New York Times, September 5,
2000
The Ultimate Laptop: A Black Hole
By GEORGE JOHNSON
For all the corporate enthusiasm over the unveiling of each new
generation of computer chip (last month Intel announced that its Pentium 4
would be packed with 42 million transistors performing as many as 8.4
billion operations per second), consumers may be more apt to feel a sense
of dread. Once again the expensive desktop computers and laptops they were
so proud of have become outmoded, destined to join the scrap piles of
unsalable equipment accumulating in closets everywhere.
Moore's
law, which holds that computing power doubles approximately every 18
months, sometimes seems less a blessing than a curse. But the law cannot
hold forever, and Dr. Seth Lloyd, an associate professor of mechanical
engineering at the Massachusetts Institute of Technology, offers hope that
the end is in sight.
In a paper in the current issue of Nature,
Dr. Lloyd describes the ultimate laptop  a computer as powerful as the
laws of physics will allow. So energetic is this imaginary machine that
using it would be like harnessing a thermonuclear reaction. In the most
extreme version of this computer supreme, so much computational circuitry
would be packed into so small a space that the whole thing would collapse
and form a tiny black hole, an object so dense that not even light can
escape its gravity.
If that sounds like a rather dangerous device to hold on one's lap 
"Opening the lid," Dr. Lloyd warns, "voids the warranty"  there is a
serious purpose to his theoretical tour de force: to plumb the absolute
limits nature sets on computation.
Nothing like Lloyd's Ultimate
Laptop is likely to roll off the assembly line at some future Apple or
I.B.M.
But his effort, part of a relatively new discipline called
the physics of information, gives computer engineers an ideal to aim for.
More importantly, this exercise in extreme computer science may help
deepen the understanding of the connections between physics and
information, and explore the notion, popular among some theorists, that
the very processes of nature can be thought of as computations.
"Work like this exemplifies a fruitful new convergence of
theoretical physics, computer science and mathematics," said Gregory
Chaitin, a researcher at the I.B.M.
Thomas J. Watson Research
Center in Yorktown Heights, N.Y., whose specialties include the
mathematics of information.
"Interdisciplinary research of this
kind would have been unthinkable a few years ago."
Named for its
inventor, Gordon Moore, a founder of Intel, Moore's law has continued to
hold true because of the dexterity with which engineers have been able to
inscribe smaller and smaller circuitry onto silicon computer chips. As the
components of the circuits are squeezed closer together, they can exchange
information at faster speeds.
"People have been predicting the
demise of Moore's law pretty much since it was posited in the early 60's
because some manufacturing technology was about to run out," Dr. Lloyd
said. "But Moore's law is a law of human ingenuity rather than of nature.
Predictions of its demise have been wrong because people are ingenious."
The vanishingly tiny components on a chip are like switches that
can be in two positions, either on or off  representing a bit of
information, 1 or 0. Minuscule as they seem, each of these devices is
typically made of about a billion atoms. But laboratories are already
experimenting with computers in which a bit is stored by a single atom
that can spin clockwise for 1 or counterclockwise for 0. And who is to say
that the grain could not someday be even finer with subatomic particles
like quarks or gluons or even the hypothetical superstrings harnessed to
encode and manipulate information?
------------------------
About this task
Duplicate the stretch of the ultimate laptop article from "But his effort, part" through "mathematics of information.". The items below have nothing to do with the article on the ultimate laptop.

Dataset content
------------------------
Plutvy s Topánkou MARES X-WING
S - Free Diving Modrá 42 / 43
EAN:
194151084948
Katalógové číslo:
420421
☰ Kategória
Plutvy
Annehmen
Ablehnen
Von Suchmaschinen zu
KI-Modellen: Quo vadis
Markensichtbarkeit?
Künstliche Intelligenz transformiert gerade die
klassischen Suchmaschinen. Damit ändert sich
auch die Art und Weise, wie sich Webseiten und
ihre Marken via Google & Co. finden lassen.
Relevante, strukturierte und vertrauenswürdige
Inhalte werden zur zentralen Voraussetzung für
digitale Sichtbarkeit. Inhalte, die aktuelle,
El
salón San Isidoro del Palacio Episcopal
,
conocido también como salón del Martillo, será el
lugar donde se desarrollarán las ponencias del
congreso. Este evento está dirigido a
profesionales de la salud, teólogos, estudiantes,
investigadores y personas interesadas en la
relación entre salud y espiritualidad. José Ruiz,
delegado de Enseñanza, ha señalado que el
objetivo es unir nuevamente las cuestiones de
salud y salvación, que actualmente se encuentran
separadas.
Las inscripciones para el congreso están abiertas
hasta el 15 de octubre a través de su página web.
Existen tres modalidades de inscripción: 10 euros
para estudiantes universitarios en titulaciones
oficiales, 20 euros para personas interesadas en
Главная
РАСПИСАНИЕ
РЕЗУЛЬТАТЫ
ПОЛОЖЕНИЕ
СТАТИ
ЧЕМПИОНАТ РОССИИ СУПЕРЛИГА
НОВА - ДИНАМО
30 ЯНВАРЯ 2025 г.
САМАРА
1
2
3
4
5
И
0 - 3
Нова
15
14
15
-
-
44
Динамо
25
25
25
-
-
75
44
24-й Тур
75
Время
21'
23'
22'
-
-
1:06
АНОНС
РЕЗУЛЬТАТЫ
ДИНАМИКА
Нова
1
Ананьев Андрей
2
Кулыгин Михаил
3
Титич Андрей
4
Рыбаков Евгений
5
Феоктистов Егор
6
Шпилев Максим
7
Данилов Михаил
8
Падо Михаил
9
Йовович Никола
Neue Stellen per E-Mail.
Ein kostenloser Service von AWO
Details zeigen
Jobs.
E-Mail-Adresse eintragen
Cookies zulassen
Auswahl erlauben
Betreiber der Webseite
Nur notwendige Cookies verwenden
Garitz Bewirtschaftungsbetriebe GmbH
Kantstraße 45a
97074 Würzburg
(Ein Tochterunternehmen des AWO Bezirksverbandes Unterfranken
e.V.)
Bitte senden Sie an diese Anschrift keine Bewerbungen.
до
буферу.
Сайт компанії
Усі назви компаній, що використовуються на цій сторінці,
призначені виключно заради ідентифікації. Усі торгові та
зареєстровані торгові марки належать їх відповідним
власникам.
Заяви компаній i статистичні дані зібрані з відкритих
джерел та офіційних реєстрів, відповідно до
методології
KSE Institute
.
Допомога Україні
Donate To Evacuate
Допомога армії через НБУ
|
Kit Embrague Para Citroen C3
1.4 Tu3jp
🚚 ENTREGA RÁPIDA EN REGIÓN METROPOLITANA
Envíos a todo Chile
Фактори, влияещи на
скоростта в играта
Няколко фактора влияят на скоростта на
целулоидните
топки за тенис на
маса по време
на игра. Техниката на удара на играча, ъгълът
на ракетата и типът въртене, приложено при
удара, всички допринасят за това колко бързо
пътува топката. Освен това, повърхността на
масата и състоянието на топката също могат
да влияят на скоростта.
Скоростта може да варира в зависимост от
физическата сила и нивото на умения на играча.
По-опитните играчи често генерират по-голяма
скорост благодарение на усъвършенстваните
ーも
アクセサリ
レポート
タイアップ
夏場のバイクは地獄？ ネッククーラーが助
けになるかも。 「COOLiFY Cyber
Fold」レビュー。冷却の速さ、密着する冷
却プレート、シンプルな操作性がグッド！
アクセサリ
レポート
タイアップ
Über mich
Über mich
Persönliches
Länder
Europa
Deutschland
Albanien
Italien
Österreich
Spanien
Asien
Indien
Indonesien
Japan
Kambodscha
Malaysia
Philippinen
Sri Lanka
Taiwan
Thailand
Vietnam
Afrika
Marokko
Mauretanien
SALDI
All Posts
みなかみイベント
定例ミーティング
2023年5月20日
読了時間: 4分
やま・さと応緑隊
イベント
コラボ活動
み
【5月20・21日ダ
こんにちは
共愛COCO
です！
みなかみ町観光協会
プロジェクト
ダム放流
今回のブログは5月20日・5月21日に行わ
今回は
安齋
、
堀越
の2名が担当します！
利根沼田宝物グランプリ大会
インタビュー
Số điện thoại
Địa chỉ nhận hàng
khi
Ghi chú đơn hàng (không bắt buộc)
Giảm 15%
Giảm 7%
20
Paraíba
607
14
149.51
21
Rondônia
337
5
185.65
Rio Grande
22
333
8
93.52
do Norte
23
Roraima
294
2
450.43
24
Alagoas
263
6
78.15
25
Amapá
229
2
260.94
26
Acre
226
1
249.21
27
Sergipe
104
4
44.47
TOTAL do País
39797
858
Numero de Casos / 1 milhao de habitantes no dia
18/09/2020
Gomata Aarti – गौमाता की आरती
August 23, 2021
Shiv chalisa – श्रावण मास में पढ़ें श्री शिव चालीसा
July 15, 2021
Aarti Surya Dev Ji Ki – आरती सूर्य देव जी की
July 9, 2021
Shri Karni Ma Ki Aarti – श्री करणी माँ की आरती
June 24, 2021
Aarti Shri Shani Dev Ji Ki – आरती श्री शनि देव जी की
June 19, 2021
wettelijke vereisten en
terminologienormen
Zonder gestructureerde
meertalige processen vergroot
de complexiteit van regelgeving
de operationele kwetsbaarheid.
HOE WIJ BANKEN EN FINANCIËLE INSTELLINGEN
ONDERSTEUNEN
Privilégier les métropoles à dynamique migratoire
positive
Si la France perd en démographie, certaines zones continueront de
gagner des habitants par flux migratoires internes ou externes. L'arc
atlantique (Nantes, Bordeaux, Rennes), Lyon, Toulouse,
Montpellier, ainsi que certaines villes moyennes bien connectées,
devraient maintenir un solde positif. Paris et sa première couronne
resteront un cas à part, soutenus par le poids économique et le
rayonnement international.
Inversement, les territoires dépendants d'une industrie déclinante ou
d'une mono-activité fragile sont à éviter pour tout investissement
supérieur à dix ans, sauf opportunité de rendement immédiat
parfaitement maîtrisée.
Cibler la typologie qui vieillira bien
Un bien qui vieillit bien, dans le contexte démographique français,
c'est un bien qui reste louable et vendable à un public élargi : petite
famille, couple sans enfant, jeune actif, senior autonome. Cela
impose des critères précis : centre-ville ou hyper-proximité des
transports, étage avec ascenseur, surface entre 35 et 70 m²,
------------------------
Answer for the task
But his effort, part of a relatively new discipline called
the physics of information, gives computer engineers an ideal to aim for.
More importantly, this exercise in extreme computer science may help
deepen the understanding of the connections between physics and
information, and explore the notion, popular among some theorists, that
the very processes of nature can be thought of as computations.
"Work like this exemplifies a fruitful new convergence of
theoretical physics, computer science and mathematics," said Gregory
Chaitin, a researcher at the I.B.M.
Thomas J. Watson Research
Center in Yorktown Heights, N.Y., whose specialties include the
mathematics of information.